Soon after v1 was complete, HorizonDB was already serving a narrow slice of traffic. Each improvement allowed it to handle more traffic. The more real-world traffic it handled, and the more developer time we put in, the clearer the problem statement became: the constraints HorizonDB needed to operate within, what it needed to be a viable long-term investment, and where we could make domain-specific optimizations.
Because of that, there were very few risky, large-scale cutovers. We used traffic shadowing and API diff to maintain search quality while optimizing for performance. We rolled out changes in phases, kept a safety net in place, and gradually migrated endpoints off our legacy search stack.
In May 2024, a little over a year after we kicked off the project, we fully sunset our non-HorizonDB search infrastructure.
Of course, it wasn't as simple as just dropping data into these structures. In the next section, I'll share a few challenges we ran into when building the indexes, and how we resolved them.
Indexing 500M FST labels
Our initial FST builds had several performance hot spots. We resolved these issues through partitioning, custom automatons, motivated from simple query analysis.
The initial build
We explain some of how FSTs work in our previous HorizonDB post, but I’d also recommend Andrew Gallant's post, Index 1,600,000,000 Keys with Automata and Rust.
When we started building our first FSTs, we identified a set of common query shapes we wanted to support. A few examples:
And if you can imagine all the different ways people search for a place, I owe you a dollar.
Labels are cheap. Taking into account synonyms, city aliases, nearby cities with common landmarks, and other variations, we generated over 500 million labels to represent our dataset. We stored some basic metadata in the label's u64 value and tied each label to its underlying record by appending the record's internal ID, like this:
A query like "San J" would return all keys starting with "sanj". We do preliminary ranking and filtering based on metadata, parse out the best record IDs, and fetch full records from RocksDB for "deeper" ranking.

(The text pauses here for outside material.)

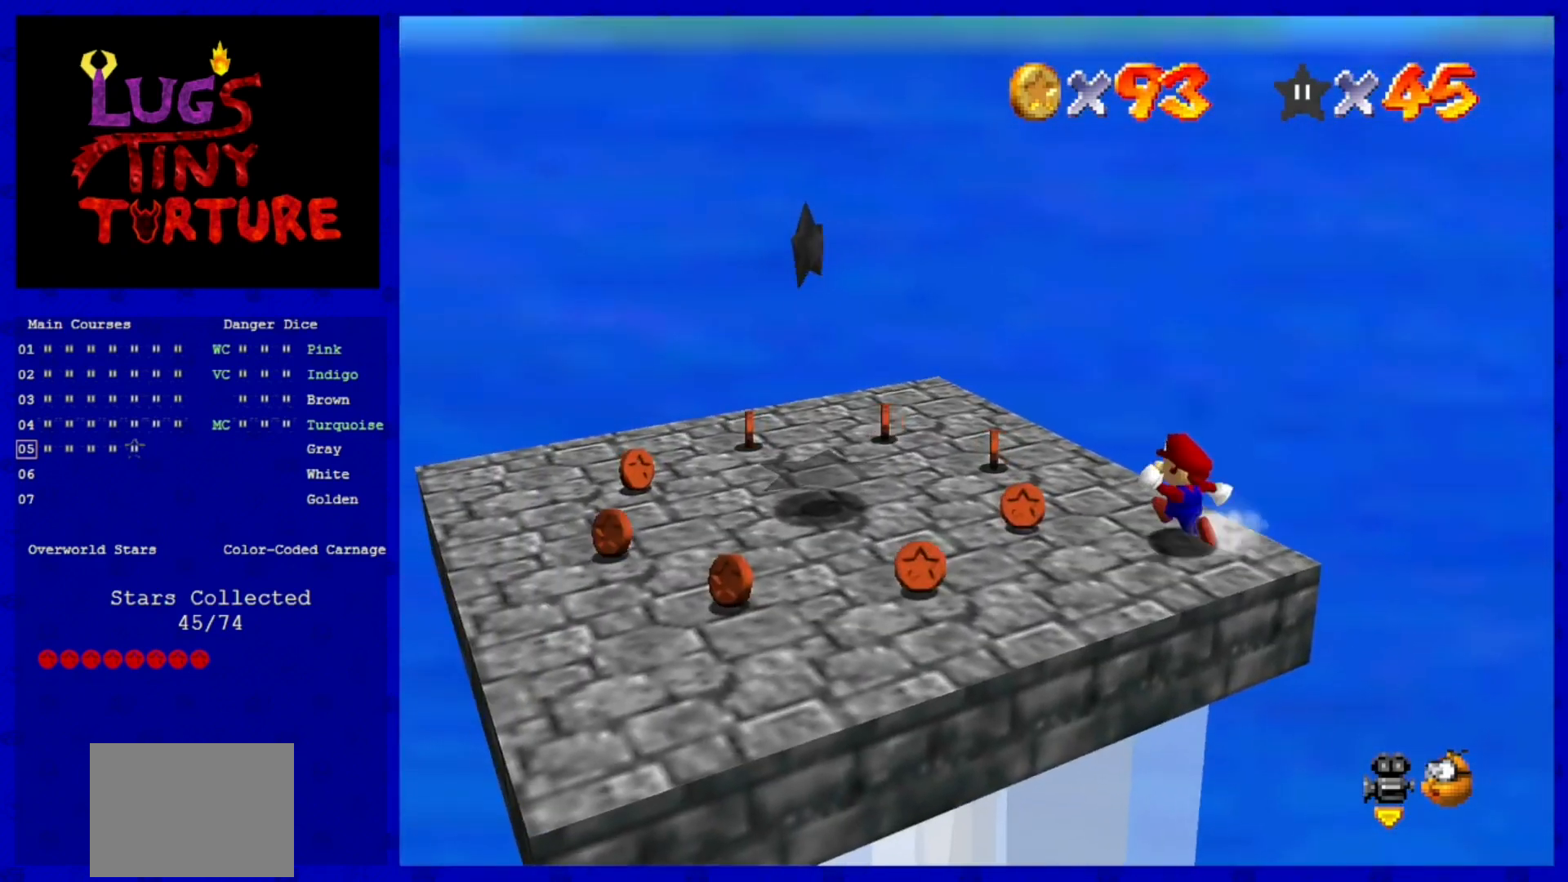
{"dt_ms": 1000, "buttons": [], "left_stick": "down"}
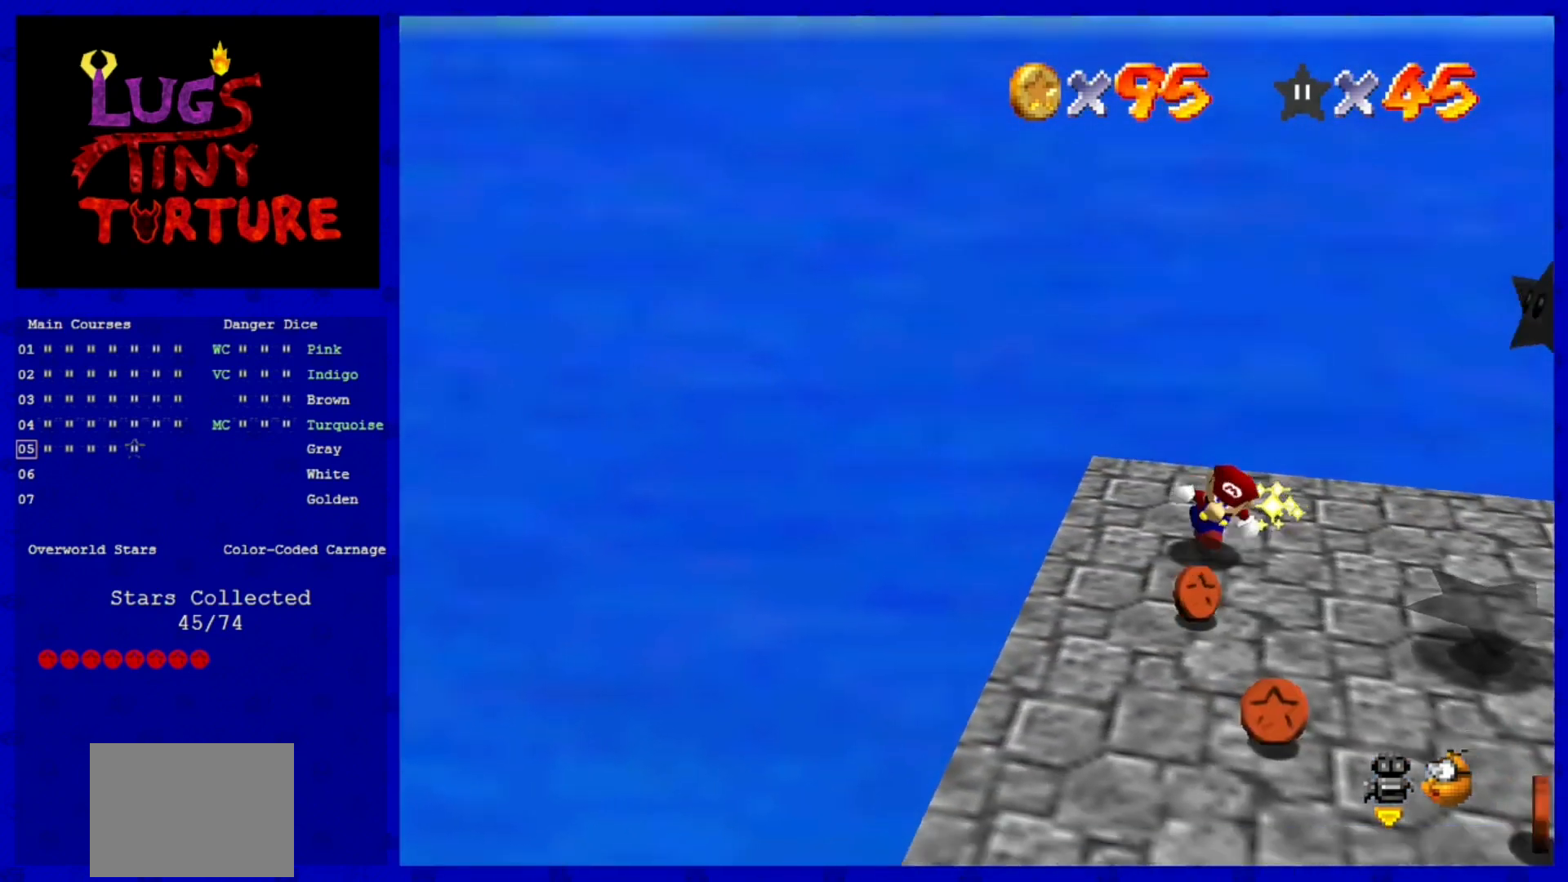
{"dt_ms": 520, "buttons": [], "left_stick": "right", "events": [[280, "left_stick", "down-right"], [440, "left_stick", "right"]]}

This initial strategy had some issues:
- Region name prefixes follow a power-law distribution. Common prefixes, like
"New"or"San", appear extremely often. - There are millions of unique postal codes worldwide. In countries like Canada, Brazil, and Ireland, there are unique postal codes per block.
- Postal code label variations comprised the bulk of our label space while actual postal code queries represented just a portion of our search volume.
- Due to our automaton implementation, we had to traverse every matching result before we could apply any filtering rules.
This all combined to create over-saturated portions of the FST and uneven query performance. A query for "Sao Paulo", ostensibly a query for the city, would trigger a traversal of 200k+ Sao Paulo city and postal code label combinations, with all the postal code records being tossed for being a poor match. Likewise, a query for "San J" would sift through hundreds of "San Jose" and "San Juan" labels from around the world, even if the query was targeting the US.

Relieving FST saturation
FST recall was too large based solely on prefix matches, especially when most candidates could be trimmed from simple country or region type checks.
We needed to apply that filtering earlier, so we prefixed all labels with the record's ISO-2 country code and, for Regions, with the region type (e.g. postal code, city, state).
This effectively created ~250 country-specific partitions in our FSTs, and a two-level partition in the Regions FST. We built a FST Automaton that:
- Parses the region type / country code.
- Prunes irrelevant branches.
- Forwards the rest to the standard StartsWith Automaton.
During query analysis, we determine whether the input likely includes a postal code. If it does, we include the postal code region type in our automaton filter.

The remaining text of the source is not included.